- Organizational Standards and Conventions
- Putting the "Engineering" in Software Engineering
- Working with Logging and Tracing
- Project and Packaging File Structure
- Unit Testing Requirements
- Code Completion and Review Process Requirements
- Communicating the Vision the Wiki Way
- Links to developerWorks Articles
Project and Packaging File Structure
Some basic guidelines for packaging structure are necessary for ensuring consistency across multiple applications and projects within the organization. Without these initial guidelines, everyone will do his or her own thing. Deployment teams within large organizations indicate that often every single application has its own deployment quirks because the teams all took different approaches to packaging.
Actually listing out the directory structure for how applications will be packaged within your environments might be useful. This list would include JAR, WAR, and EAR files to ensure a standard for everyone to follow. In addition, be sure to document specific requirements; for example, the location of JSP files within the Web Archive. The following are some guidelines for project packaging:
- JSP files should reside in a folder that maintains the package naming structure of the application.
- JSP folders should reside within the WEB-INF folder in the WAR file for security purposes.
- The EJB JAR modules and Web WAR modules comprising an application should be packaged together in the same EAR module.
- Utility classes used by a single Web module should be placed within its WEB-INF/lib folder.
- Utility classes used by multiple modules within an application should be placed at the root of the EAR file.
- Utility classes used by multiple applications can be placed on a directory referenced via a shared library definition.
Many teams are looking for additional guidance in how to design applications for proper packaging. I recommend looking to the development team to see how they are doing things now, and how they can be changed for the better. The more you involve the people who actually perform this function the better off your projects will be.
Using External Libraries
The use of third-party and open source libraries must be handled a little differently from other standards within your organization. The main challenge is that trying to guess at all the requirements your development teams may encounter is simply too hard. As such listing all the libraries they may need is difficult. The two schools of thought on the matter are as follow:
- Option 1: Let the application developers package their third-party libraries within the archive file for deployment.
- Option 2: Try to build out shared libraries that everyone can use and depend on.
The reality is probably somewhere in the middle, but personally I like to know what the developers are using and why, even if it does end up packaged in a WAR or EAR file. Logging APIs is a perfect example. Without a little oversight more logging libraries and copies of the same set of libraries will sneak into your system, causing you to lose the control you so nicely put in place earlier in this chapter and possibly causing unexpected class loading conflicts.
One cause of this proliferation of libraries may be the developers’ lack of knowledge or misunderstanding of what features are already available either through WebSphere itself or currently deployed shared libraries within the system. WebSphere shared libraries (see Figure 2.4) help reduce the number of libraries within a system by allowing multiple applications to use them.

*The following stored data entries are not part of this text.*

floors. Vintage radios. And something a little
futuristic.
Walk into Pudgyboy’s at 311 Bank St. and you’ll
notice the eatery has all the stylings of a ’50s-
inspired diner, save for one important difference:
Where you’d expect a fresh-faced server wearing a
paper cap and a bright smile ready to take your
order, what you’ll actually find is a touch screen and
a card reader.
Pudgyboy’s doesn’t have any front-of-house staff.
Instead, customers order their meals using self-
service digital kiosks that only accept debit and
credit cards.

Figure 2.4 WebSphere shared libraries
Versions of specific libraries should be standardized once they are used within the system. You don’t need every team using a different version of some function. Occasionally, a team may need to use a specific version of an API, but it is probably not the case for all your teams. Special approval can be made on a case-by-case basis to package a particular version with the application if necessary. The key point is to be aware of what libraries are being used by your applications. Understand and document what is being used and why, so you are not surprised when problems occur.
When a team makes a request to use a library, the architecture or governance team should be ready to respond quickly. Development teams do not have time to waste—time is of the essence. Remember you are there to serve the development team, not the other way around, so a quick response, discussion, or approval will ensure that the next request follows the same channels and the development team does not try and circumvent the system.